So you're seeing that lists can be inside of other Lists as well as inside of Hashes and other data structures.
I can classify my @dogs
based on the length of their names using that same syntax variations we saw for map
:
> @dogs.classify({.chars})
{4 => [Lulu], 5 => [Chaps Logan Patch], 6 => [Patton Bowzer]}
> @dogs.classify(*.chars)
{4 => [Lulu], 5 => [Chaps Logan Patch], 6 => [Patton Bowzer]}
> @dogs.classify(&chars)
{4 => [Lulu], 5 => [Chaps Logan Patch], 6 => [Patton Bowzer]}
Lists can also be composed of Pairs (https://docs.perl6.org/type/Pair). Here I'll redeclare my @dogs
with their names as the "key" and thier sex as the "value." Then I can classify
them on their value
:
> my @dogs = Chaps => 'male', Patton => 'male', Bowzer => 'male', Logan => 'male', Lulu => 'female', Patch => 'male'
[Chaps => male Patton => male Bowzer => male Logan => male Lulu => female Patch => male]
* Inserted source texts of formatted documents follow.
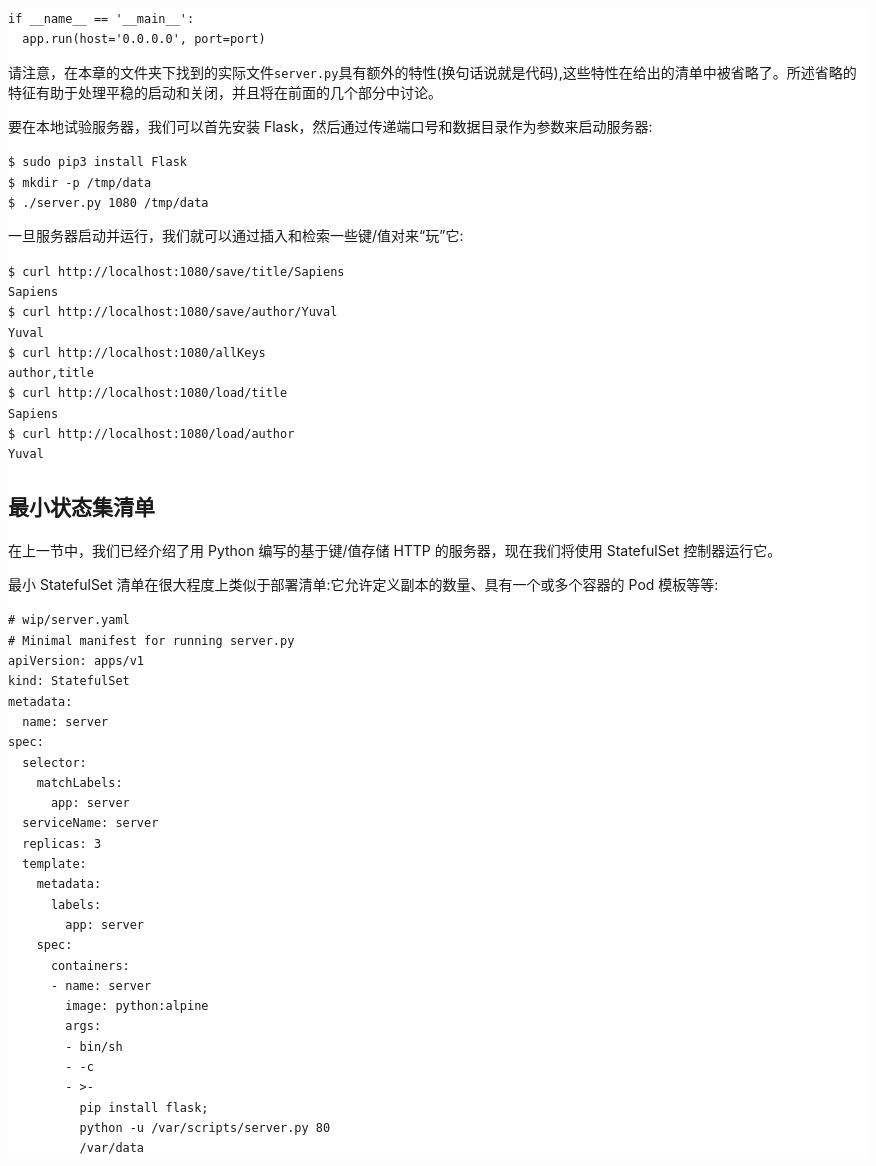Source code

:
 ```
if __name__ == '__main__':
  app.run(host='0.0.0.0', port=port)

```

请注意，在本章的文件夹下找到的实际文件`server.py`具有额外的特性(换句话说就是代码),这些特性在给出的清单中被省略了。所述省略的特征有助于处理平稳的启动和关闭，并且将在前面的几个部分中讨论。

要在本地试验服务器，我们可以首先安装 Flask，然后通过传递端口号和数据目录作为参数来启动服务器:

```
$ sudo pip3 install Flask
$ mkdir -p /tmp/data
$ ./server.py 1080 /tmp/data

```

一旦服务器启动并运行，我们就可以通过插入和检索一些键/值对来“玩”它:

```
$ curl http://localhost:1080/save/title/Sapiens
Sapiens
$ curl http://localhost:1080/save/author/Yuval
Yuval
$ curl http://localhost:1080/allKeys
author,title
$ curl http://localhost:1080/load/title
Sapiens
$ curl http://localhost:1080/load/author
Yuval

```

## 最小状态集清单

在上一节中，我们已经介绍了用 Python 编写的基于键/值存储 HTTP 的服务器，现在我们将使用 StatefulSet 控制器运行它。

最小 StatefulSet 清单在很大程度上类似于部署清单:它允许定义副本的数量、具有一个或多个容器的 Pod 模板等等:

```
# wip/server.yaml
# Minimal manifest for running server.py
apiVersion: apps/v1
kind: StatefulSet
metadata:
  name: server
spec:
  selector:
    matchLabels:
      app: server
  serviceName: server
  replicas: 3
  template:
    metadata:
      labels:
        app: server
    spec:
      containers:
      - name: server
        image: python:alpine
        args:
        - bin/sh
        - -c
        - >-
          pip install flask;
          python -u /var/scripts/server.py 80
          /var/data
```
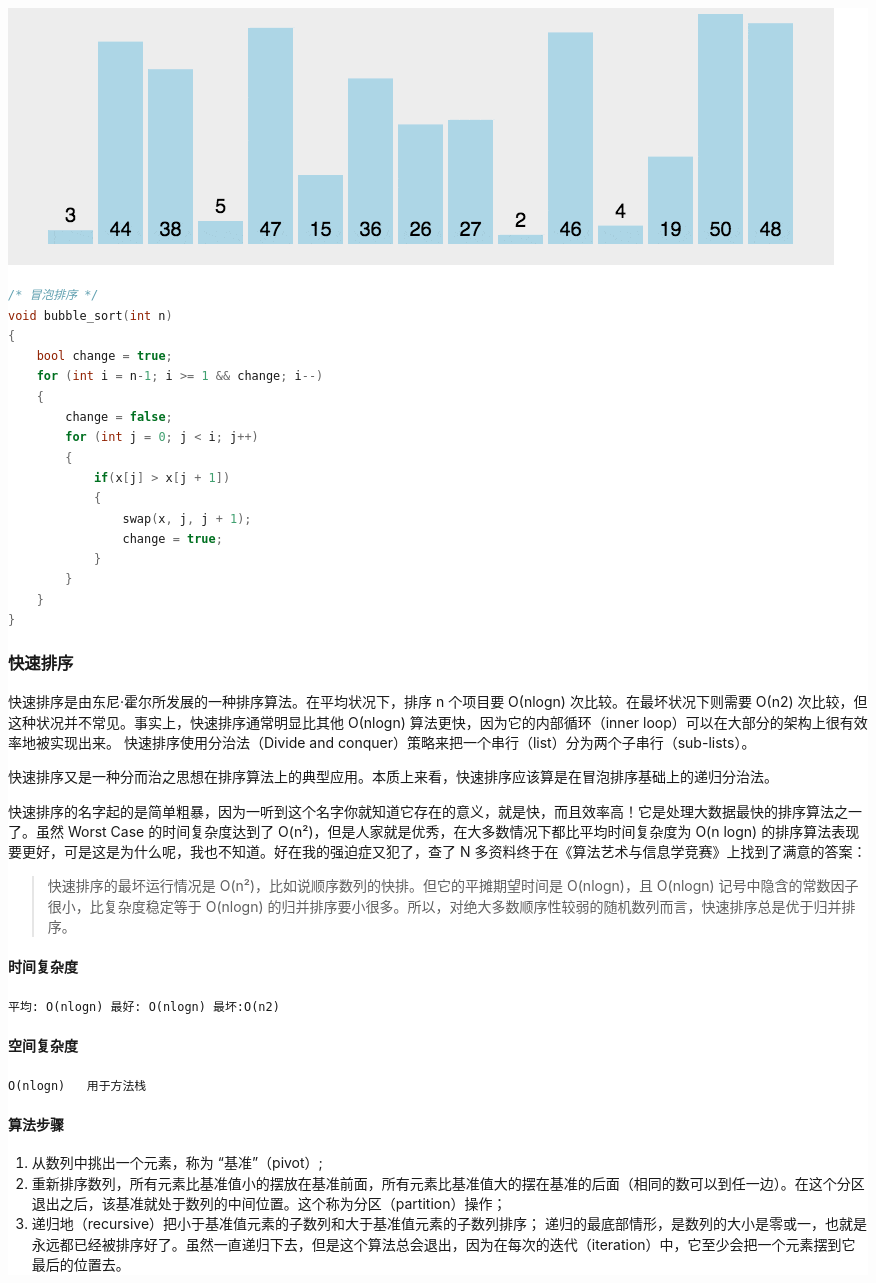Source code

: ![动图演示](res/sort/bubbleSort.gif)
```c
/* 冒泡排序 */
void bubble_sort(int n)
{
    bool change = true;
    for (int i = n-1; i >= 1 && change; i--)
    {
        change = false;
        for (int j = 0; j < i; j++)
        {
            if(x[j] > x[j + 1])
            {
                swap(x, j, j + 1);
                change = true;
            }
        }
    }
}
```
### 快速排序
快速排序是由东尼·霍尔所发展的一种排序算法。在平均状况下，排序 n 个项目要 Ο(nlogn) 次比较。在最坏状况下则需要 Ο(n2) 次比较，但这种状况并不常见。事实上，快速排序通常明显比其他 Ο(nlogn) 算法更快，因为它的内部循环（inner loop）可以在大部分的架构上很有效率地被实现出来。
快速排序使用分治法（Divide and conquer）策略来把一个串行（list）分为两个子串行（sub-lists）。

快速排序又是一种分而治之思想在排序算法上的典型应用。本质上来看，快速排序应该算是在冒泡排序基础上的递归分治法。

快速排序的名字起的是简单粗暴，因为一听到这个名字你就知道它存在的意义，就是快，而且效率高！它是处理大数据最快的排序算法之一了。虽然 Worst Case 的时间复杂度达到了 O(n²)，但是人家就是优秀，在大多数情况下都比平均时间复杂度为 O(n logn) 的排序算法表现要更好，可是这是为什么呢，我也不知道。好在我的强迫症又犯了，查了 N 多资料终于在《算法艺术与信息学竞赛》上找到了满意的答案：

> 快速排序的最坏运行情况是 O(n²)，比如说顺序数列的快排。但它的平摊期望时间是 O(nlogn)，且 O(nlogn) 记号中隐含的常数因子很小，比复杂度稳定等于 O(nlogn) 的归并排序要小很多。所以，对绝大多数顺序性较弱的随机数列而言，快速排序总是优于归并排序。
#### 时间复杂度
    平均: O(nlogn) 最好: O(nlogn) 最坏:O(n2)
#### 空间复杂度
    O(nlogn)   用于方法栈
#### 算法步骤
1. 从数列中挑出一个元素，称为 “基准”（pivot）;
2. 重新排序数列，所有元素比基准值小的摆放在基准前面，所有元素比基准值大的摆在基准的后面（相同的数可以到任一边）。在这个分区退出之后，该基准就处于数列的中间位置。这个称为分区（partition）操作；
3. 递归地（recursive）把小于基准值元素的子数列和大于基准值元素的子数列排序；
递归的最底部情形，是数列的大小是零或一，也就是永远都已经被排序好了。虽然一直递归下去，但是这个算法总会退出，因为在每次的迭代（iteration）中，它至少会把一个元素摆到它最后的位置去。
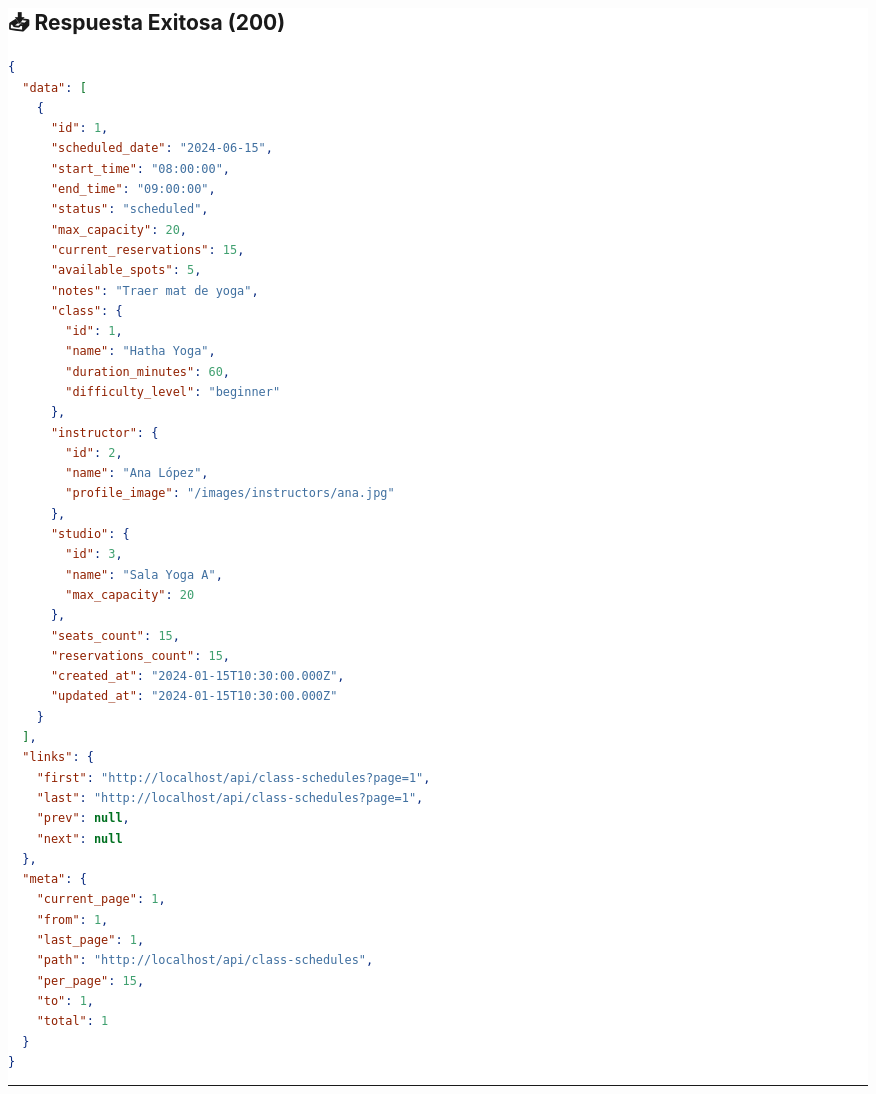 ## 📥 Respuesta Exitosa (200)

```json
{
  "data": [
    {
      "id": 1,
      "scheduled_date": "2024-06-15",
      "start_time": "08:00:00",
      "end_time": "09:00:00",
      "status": "scheduled",
      "max_capacity": 20,
      "current_reservations": 15,
      "available_spots": 5,
      "notes": "Traer mat de yoga",
      "class": {
        "id": 1,
        "name": "Hatha Yoga",
        "duration_minutes": 60,
        "difficulty_level": "beginner"
      },
      "instructor": {
        "id": 2,
        "name": "Ana López",
        "profile_image": "/images/instructors/ana.jpg"
      },
      "studio": {
        "id": 3,
        "name": "Sala Yoga A",
        "max_capacity": 20
      },
      "seats_count": 15,
      "reservations_count": 15,
      "created_at": "2024-01-15T10:30:00.000Z",
      "updated_at": "2024-01-15T10:30:00.000Z"
    }
  ],
  "links": {
    "first": "http://localhost/api/class-schedules?page=1",
    "last": "http://localhost/api/class-schedules?page=1",
    "prev": null,
    "next": null
  },
  "meta": {
    "current_page": 1,
    "from": 1,
    "last_page": 1,
    "path": "http://localhost/api/class-schedules",
    "per_page": 15,
    "to": 1,
    "total": 1
  }
}
```

---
> @dogs.classify(-> $dog {$dog.value})
{female => [Lulu => female], male => [Chaps => male Patton => male Bowzer => male Logan => male Patch => male]}
> @dogs.classify({$^dog.value})
{female => [Lulu => female], male => [Chaps => male Patton => male Bowzer => male Logan => male Patch => male]}
> @dogs.classify({.value})
{female => [Lulu => female], male => [Chaps => male Patton => male Bowzer => male Logan => male Patch => male]}
> @dogs.classify(*.value)
{female => [Lulu => female], male => [Chaps => male Patton => male Bowzer => male Logan => male Patch => male]}
Picking random elements
To finish off, let's write a Shakespearean insult generator that uses the pick
method to randomly choose some perjoratives:
$ cat -n insult.pl6
1 #!/usr/bin/env perl6
2
3 sub MAIN (Int :$n=1) {
4 my @adjectives = qw{scurvy old filthy scurilous lascivious
5 foolish rascaly gross rotten corrupt foul loathsome irksome
6 heedless unmannered whoreson cullionly false filthsome
7 toad-spotted caterwauling wall-eyed insatiate vile peevish
8 infected sodden-witted lecherous ruinous indistinguishable
9 dishonest thin-faced slanderous bankrupt base detestable
10 rotten dishonest lubbery};
11 my @nouns = qw{knave coward liar swine villain beggar
12 slave scold jolthead whore barbermonger fishmonger carbuncle
13 fiend traitor block ape braggart jack milksop boy harpy
14 recreant degenerate Judas butt cur Satan ass coxcomb dandy
15 gull minion ratcatcher maw fool rogue lunatic varlet worm};
16
17 printf "You %s, %s, %s %s!\n",
18 @adjectives.pick(3), @nouns.pick for ^$n;
19 }
$ ./insult.pl6 -n=5
You foul, dishonest, old recreant!
You irksome, gross, false degenerate!
You old, dishonest, toad-spotted jack!
You ruinous, unmannered, foolish slave!
You scurry, slanderous, peevish harpy!
You can also use roll
so that each selection is made independently. Above I'm using the qw{}
"quote-word" operator (https://docs.perl6.org/language/quoting#index-entry-qw_word_quote) to create a list of words rather than writing:
my @adjectives = "scurvy", "old", "filthy";
You should spend a few minutes reading about all the different quoting options available as they will come in handy.